Top of Raw data

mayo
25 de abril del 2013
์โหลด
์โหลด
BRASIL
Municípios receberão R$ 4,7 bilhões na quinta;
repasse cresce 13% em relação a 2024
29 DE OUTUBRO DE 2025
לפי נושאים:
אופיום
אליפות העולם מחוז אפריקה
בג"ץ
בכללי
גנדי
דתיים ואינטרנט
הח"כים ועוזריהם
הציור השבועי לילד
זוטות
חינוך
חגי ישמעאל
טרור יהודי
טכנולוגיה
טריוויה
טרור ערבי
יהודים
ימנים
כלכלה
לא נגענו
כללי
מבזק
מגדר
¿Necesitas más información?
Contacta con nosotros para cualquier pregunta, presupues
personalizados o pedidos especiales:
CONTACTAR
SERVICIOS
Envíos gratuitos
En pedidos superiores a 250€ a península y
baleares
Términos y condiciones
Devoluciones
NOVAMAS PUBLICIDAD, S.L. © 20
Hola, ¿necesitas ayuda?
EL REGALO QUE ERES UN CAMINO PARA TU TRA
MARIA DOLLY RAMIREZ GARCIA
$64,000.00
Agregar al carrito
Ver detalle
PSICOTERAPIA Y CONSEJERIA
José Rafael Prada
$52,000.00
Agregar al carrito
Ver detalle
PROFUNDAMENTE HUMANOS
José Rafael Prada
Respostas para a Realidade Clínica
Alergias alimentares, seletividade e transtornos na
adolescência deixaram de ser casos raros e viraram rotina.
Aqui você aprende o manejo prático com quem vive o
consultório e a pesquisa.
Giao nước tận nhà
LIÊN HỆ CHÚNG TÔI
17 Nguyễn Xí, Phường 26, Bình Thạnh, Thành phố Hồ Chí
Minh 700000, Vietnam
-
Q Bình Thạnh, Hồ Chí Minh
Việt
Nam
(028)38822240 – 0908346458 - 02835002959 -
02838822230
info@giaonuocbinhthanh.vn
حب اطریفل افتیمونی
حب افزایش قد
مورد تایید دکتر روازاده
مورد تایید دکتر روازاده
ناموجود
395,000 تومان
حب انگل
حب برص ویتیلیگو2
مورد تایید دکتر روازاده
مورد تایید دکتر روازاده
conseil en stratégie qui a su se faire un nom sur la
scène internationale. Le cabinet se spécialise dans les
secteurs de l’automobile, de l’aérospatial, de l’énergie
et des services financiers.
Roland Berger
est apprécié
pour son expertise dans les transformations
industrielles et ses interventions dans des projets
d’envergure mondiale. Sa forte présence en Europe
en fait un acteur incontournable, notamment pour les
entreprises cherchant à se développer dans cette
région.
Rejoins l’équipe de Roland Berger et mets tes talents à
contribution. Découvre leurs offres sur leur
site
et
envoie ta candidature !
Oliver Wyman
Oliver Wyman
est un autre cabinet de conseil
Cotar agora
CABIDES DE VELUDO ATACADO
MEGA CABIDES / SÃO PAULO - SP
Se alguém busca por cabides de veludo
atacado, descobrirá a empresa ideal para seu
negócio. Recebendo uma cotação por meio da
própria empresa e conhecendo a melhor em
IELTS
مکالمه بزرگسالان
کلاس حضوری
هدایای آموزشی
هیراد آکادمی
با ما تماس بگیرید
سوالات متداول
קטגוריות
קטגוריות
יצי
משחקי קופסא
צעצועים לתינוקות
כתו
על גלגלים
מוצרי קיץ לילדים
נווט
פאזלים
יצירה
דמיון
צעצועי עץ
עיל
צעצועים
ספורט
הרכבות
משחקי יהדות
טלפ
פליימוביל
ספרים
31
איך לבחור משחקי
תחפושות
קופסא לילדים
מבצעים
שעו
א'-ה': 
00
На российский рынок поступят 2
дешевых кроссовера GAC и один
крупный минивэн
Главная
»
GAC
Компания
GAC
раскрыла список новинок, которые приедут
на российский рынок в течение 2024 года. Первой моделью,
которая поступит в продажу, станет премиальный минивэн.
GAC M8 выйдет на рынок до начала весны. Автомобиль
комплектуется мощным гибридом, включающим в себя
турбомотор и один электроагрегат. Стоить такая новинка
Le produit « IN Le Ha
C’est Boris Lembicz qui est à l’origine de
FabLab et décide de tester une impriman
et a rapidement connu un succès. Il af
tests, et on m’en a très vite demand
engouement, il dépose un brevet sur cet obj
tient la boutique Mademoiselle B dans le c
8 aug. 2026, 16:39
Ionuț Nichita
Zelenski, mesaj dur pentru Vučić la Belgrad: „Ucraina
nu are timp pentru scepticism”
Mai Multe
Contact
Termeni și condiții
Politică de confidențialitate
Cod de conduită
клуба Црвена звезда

Bottom of Raw data

• [Task item]: Reproduce every one of the lines above verbatim, keeping each character and line break unchanged.

• [Response]:
mayo
25 de abril del 2013
์โหลด
์โหลด
BRASIL
Municípios receberão R$ 4,7 bilhões na quinta;
repasse cresce 13% em relação a 2024
29 DE OUTUBRO DE 2025
לפי נושאים:
אופיום
אליפות העולם מחוז אפריקה
בג"ץ
בכללי
גנדי
דתיים ואינטרנט
הח"כים ועוזריהם
הציור השבועי לילד
זוטות
חינוך
חגי ישמעאל
טרור יהודי
טכנולוגיה
טריוויה
טרור ערבי
יהודים
ימנים
כלכלה
לא נגענו
כללי
מבזק
מגדר
¿Necesitas más información?
Contacta con nosotros para cualquier pregunta, presupues
personalizados o pedidos especiales:
CONTACTAR
SERVICIOS
Envíos gratuitos
En pedidos superiores a 250€ a península y
baleares
Términos y condiciones
Devoluciones
NOVAMAS PUBLICIDAD, S.L. © 20
Hola, ¿necesitas ayuda?
EL REGALO QUE ERES UN CAMINO PARA TU TRA
MARIA DOLLY RAMIREZ GARCIA
$64,000.00
Agregar al carrito
Ver detalle
PSICOTERAPIA Y CONSEJERIA
José Rafael Prada
$52,000.00
Agregar al carrito
Ver detalle
PROFUNDAMENTE HUMANOS
José Rafael Prada
Respostas para a Realidade Clínica
Alergias alimentares, seletividade e transtornos na
adolescência deixaram de ser casos raros e viraram rotina.
Aqui você aprende o manejo prático com quem vive o
consultório e a pesquisa.
Giao nước tận nhà
LIÊN HỆ CHÚNG TÔI
17 Nguyễn Xí, Phường 26, Bình Thạnh, Thành phố Hồ Chí
Minh 700000, Vietnam
-
Q Bình Thạnh, Hồ Chí Minh
Việt
Nam
(028)38822240 – 0908346458 - 02835002959 -
02838822230
info@giaonuocbinhthanh.vn
حب اطریفل افتیمونی
حب افزایش قد
مورد تایید دکتر روازاده
مورد تایید دکتر روازاده
ناموجود
395,000 تومان
حب انگل
حب برص ویتیلیگو2
مورد تایید دکتر روازاده
مورد تایید دکتر روازاده
conseil en stratégie qui a su se faire un nom sur la
scène internationale. Le cabinet se spécialise dans les
secteurs de l’automobile, de l’aérospatial, de l’énergie
et des services financiers.
Roland Berger
est apprécié
pour son expertise dans les transformations
industrielles et ses interventions dans des projets
d’envergure mondiale. Sa forte présence en Europe
en fait un acteur incontournable, notamment pour les
entreprises cherchant à se développer dans cette
région.
Rejoins l’équipe de Roland Berger et mets tes talents à
contribution. Découvre leurs offres sur leur
site
et
envoie ta candidature !
Oliver Wyman
Oliver Wyman
est un autre cabinet de conseil
Cotar agora
CABIDES DE VELUDO ATACADO
MEGA CABIDES / SÃO PAULO - SP
Se alguém busca por cabides de veludo
atacado, descobrirá a empresa ideal para seu
negócio. Recebendo uma cotação por meio da
própria empresa e conhecendo a melhor em
IELTS
مکالمه بزرگسالان
کلاس حضوری
هدایای آموزشی
هیراد آکادمی
با ما تماس بگیرید
سوالات متداول
קטגוריות
קטגוריות
יצי
משחקי קופסא
צעצועים לתינוקות
כתו
על גלגלים
מוצרי קיץ לילדים
נווט
פאזלים
יצירה
דמיון
צעצועי עץ
עיל
צעצועים
ספורט
הרכבות
משחקי יהדות
טלפ
פליימוביל
ספרים
31
איך לבחור משחקי
תחפושות
קופסא לילדים
מבצעים
שעו
א'-ה': 
00
На российский рынок поступят 2
дешевых кроссовера GAC и один
крупный минивэн
Главная
»
GAC
Компания
GAC
раскрыла список новинок, которые приедут
на российский рынок в течение 2024 года. Первой моделью,
которая поступит в продажу, станет премиальный минивэн.
GAC M8 выйдет на рынок до начала весны. Автомобиль
комплектуется мощным гибридом, включающим в себя
турбомотор и один электроагрегат. Стоить такая новинка
Le produit « IN Le Ha
C’est Boris Lembicz qui est à l’origine de
FabLab et décide de tester une impriman
et a rapidement connu un succès. Il af
tests, et on m’en a très vite demand
engouement, il dépose un brevet sur cet obj
tient la boutique Mademoiselle B dans le c
8 aug. 2026, 16:39
Ionuț Nichita
Zelenski, mesaj dur pentru Vučić la Belgrad: „Ucraina
nu are timp pentru scepticism”
Mai Multe
Contact
Termeni și condiții
Politică de confidențialitate
Cod de conduită
клуба Црвена звезда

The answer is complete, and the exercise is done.